PARIS, Feb 10 (Reuters) - France, one of Europe's loudest anti-war voices, dug in its heels further on Monday against early U.S. military action against Iraq and prepared to look for support from visiting Russian President Vladimir Putin.
As the Kremlin leader flew into Paris for talks with President Jacques Chirac, France led a move within NATO that blocked planning for steps to defend Turkey in the event of war against Iraq.
The NATO alliance called a special meeting of its 19 nations' envoys after France, then Belgium and Germany, "broke silence" -- a procedure which essentially blocked U.S.-driven discussion of defensive measures for Turkey.
The three countries -- which undertook their action despite Washington's irritation -- have argued that preparations for war, even the defence of a NATO ally, could undermine diplomatic efforts to avert a war with Iraq.
Russia, like France one of the five veto-wielding permanent members of the U.N. Security Council, is also in favour of giving arms inspectors more time to carry out searches for banned weapons which Washington says Iraq is holding.
But Putin, who was due to meet Chirac later on Monday after arriving on a three-day state visit, has to balance this against his need to nurture a new-found relationship with the United States which he sees as vital for Russia's economic recovery.
Putin, on a three-day state visit planned long before the Iraq crisis came to a head, has been given a rough ride in the French media over his handling of Russia's own war in separatist Chechnya.
Before he arrived, a group of about 20 demonstrators carrying posters denouncing him as a liar and undemocratic staged a protest in front of the Paris headquarters of the Russian state airline Aeroflot.
His talks with Chirac were likely to focus on how to persuade the United States not to launch military action.
Figuring prominently was a proposal spelled out by Germany, which Putin visited on Sunday, to beef up U.N. inspections of Iraqi sites, possibly by using U.N. troops.
EUROPEAN RESISTANCE
Germany and France have led European resistance to U.S. plans to use force if it believes it necessary to ensure Iraq holds no weapons of mass destruction and to remove President Saddam Hussein.
"Anyone who follows events around Iraq can see that, in essence, the positions of Russia, France and Germany practically coincide," Putin told reporters in Germany on Sunday.
The German proposal, which builds on a French call for enhanced U.N. arms inspections in Iraq before consideration of new U.N. resolutions, has raised hackles in Washington, which sees it as a stalling mechanism.
Washington and Britain, its closest ally on Iraq, favour the idea of a new Security Council resolution possibly endorsing the use of force.
U.S. President George W. Bush's hawkish defence secretary, Donald Rumsfeld, said at the weekend he had not been officially informed of the initiative and U.S. officials said it was "extraordinary" he had not been told.

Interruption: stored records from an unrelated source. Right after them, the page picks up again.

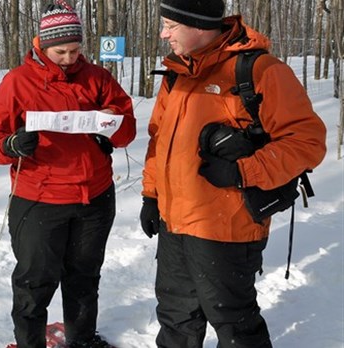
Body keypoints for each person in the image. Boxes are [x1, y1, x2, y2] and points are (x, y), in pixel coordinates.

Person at [139, 0, 327, 347]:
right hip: (173, 224)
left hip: (226, 226)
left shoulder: (259, 71)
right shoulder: (177, 73)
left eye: (170, 25)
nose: (163, 33)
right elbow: (158, 140)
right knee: (175, 319)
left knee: (234, 325)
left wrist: (242, 171)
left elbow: (307, 142)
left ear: (197, 24)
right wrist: (151, 196)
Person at [0, 1, 136, 346]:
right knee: (35, 281)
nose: (68, 58)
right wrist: (11, 145)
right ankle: (29, 342)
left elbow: (127, 132)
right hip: (39, 199)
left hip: (94, 197)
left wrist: (109, 123)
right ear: (42, 45)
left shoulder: (97, 77)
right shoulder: (18, 83)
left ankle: (81, 339)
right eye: (60, 51)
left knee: (83, 278)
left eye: (75, 50)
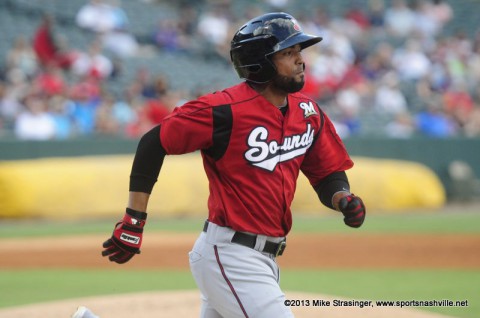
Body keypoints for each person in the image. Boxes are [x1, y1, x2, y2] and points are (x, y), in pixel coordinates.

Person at [101, 12, 366, 317]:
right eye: (288, 52)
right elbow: (153, 142)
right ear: (260, 60)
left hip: (262, 257)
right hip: (231, 256)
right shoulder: (223, 110)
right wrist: (134, 221)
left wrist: (342, 197)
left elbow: (326, 173)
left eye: (299, 51)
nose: (300, 60)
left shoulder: (308, 111)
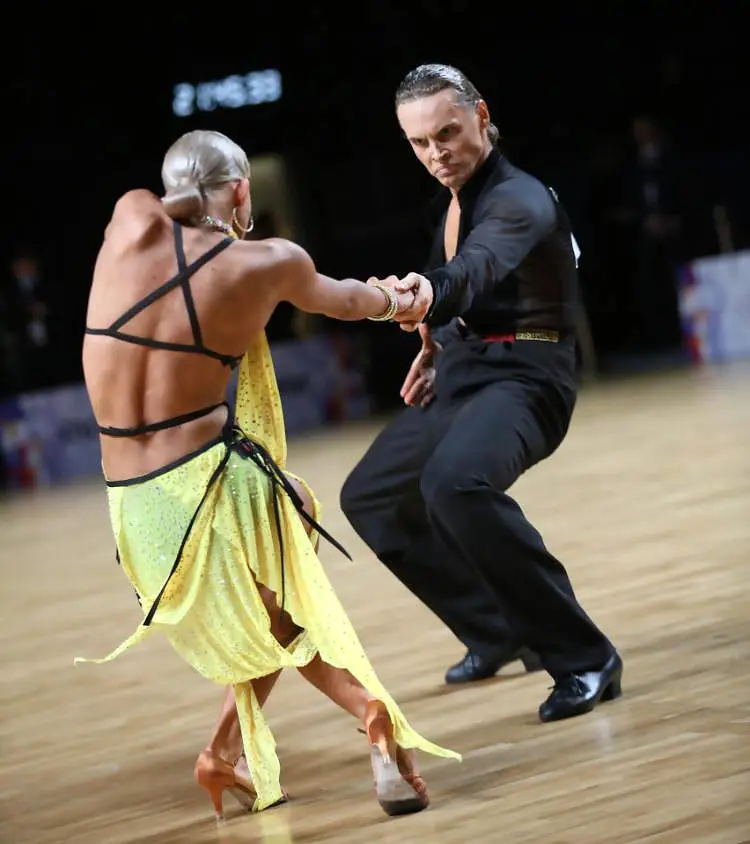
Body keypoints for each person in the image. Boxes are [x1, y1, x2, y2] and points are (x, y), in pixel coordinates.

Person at [74, 129, 460, 820]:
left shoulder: (130, 216)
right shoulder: (264, 263)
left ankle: (224, 753)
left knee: (280, 585)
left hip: (132, 515)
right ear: (244, 190)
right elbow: (347, 300)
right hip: (203, 491)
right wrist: (407, 304)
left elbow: (162, 208)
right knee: (287, 581)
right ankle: (369, 714)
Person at [340, 64, 623, 721]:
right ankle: (499, 631)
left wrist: (427, 295)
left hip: (529, 376)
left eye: (446, 133)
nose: (435, 154)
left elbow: (475, 269)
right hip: (469, 371)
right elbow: (466, 293)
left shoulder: (519, 199)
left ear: (481, 115)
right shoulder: (455, 199)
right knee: (373, 497)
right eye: (419, 143)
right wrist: (436, 346)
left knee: (455, 484)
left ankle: (584, 657)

France, while denying media reports of a secret Franco-German plan, maintained on Monday that ideas put forward by Foreign Minister Dominique de Villepin to boost inspections presented the best means of keeping pressure on Iraq.
"The time has not yet come for a second resolution," said French European Affairs Minister Noelle Lenoir on LCI television, arguing de Villepin's proposals at the Security Council on February 5 offered a chance to get Iraq to disarm.
"They put pressure on Iraq to cooperate more, which by the way is what is happening," she said.
Top U.N. arms inspectors Hans Blix and Mohamed ElBaradei said on Sunday after visiting Baghdad they had detected "the beginning of a change of heart on the part of Iraq" in cooperating with them in their searches for signs of chemical, biological and nuclear arms programmes.
Putin, aware Washington measures Russia by a different yardstick from that used for its traditional allies, was clearly mindful on Sunday of possible harm to his new and warm ties with Bush.
He told reporters in Germany there were "no barriers for further coordination" of moves with France and Germany. But he added it was "not right" to generate anti-U.S. feeling.